L’Eucaristia è per di più l’alimento che dà l’energia e la gioia
per corrispondervi. L’Eucaristia pone così il problema della nostra
vita sopra un gioco supremo d’amore, di scelta, di fedeltà, il
quale gioco, se accettato da religioso si fa sociale, secondo le
rivelatrici parole dell’Apostolo Paolo, che noi a noi stessi
ripeteremo a conclusione e a ricordo di questa nostra celebrazione.
L’Amore ricevuto da Cristo nell’Eucaristia è comunione con Lui e
per ciò stesso si trasforma e si manifesta in comunione nostra con i
fratelli, effettivi o possibili quali sono tutti gli uomini per noi.
Nutriti del Corpo reale e sacramentale di Cristo, noi diventiamo
sempre più intimamente il Corpo mistico di Cristo: «il calice della
benedizione, che noi benediciamo, non è forse comunione con il sangue
di Cristo?

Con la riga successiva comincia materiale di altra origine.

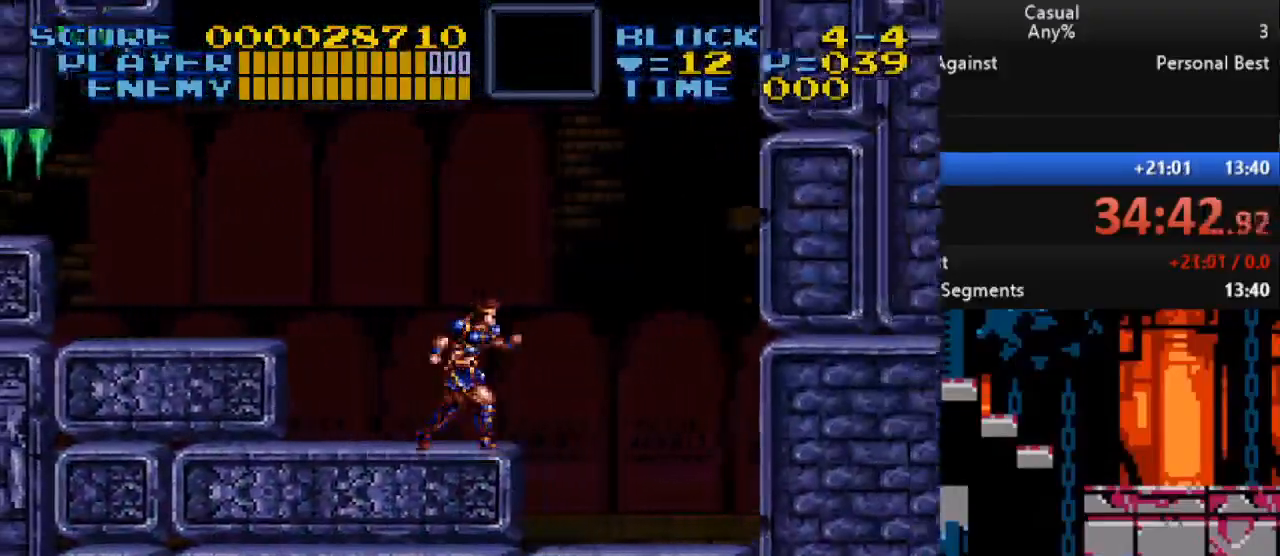
{"buttons": ["DPAD_RIGHT"], "events": []}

E il pane, che noi spezziamo non è forse comunione con
il corpo di Cristo? Poiché c’è un solo pane noi, pur essendo
molti, siamo un corpo solo : tutti infatti partecipiamo dell’unico
pane» (1 Cor. 10, 16 ss.).
Ripetiamo con S. Agostino: «O Sacramento di pietà! o segno
d’unità! o vincolo di carità! Chi vuol vivere, ha di che vivere»
(S. AUGUSTINI Tr. 26, 19: PL 35, 1615).
E così sia per noi, Fratelli e Figli carissimi!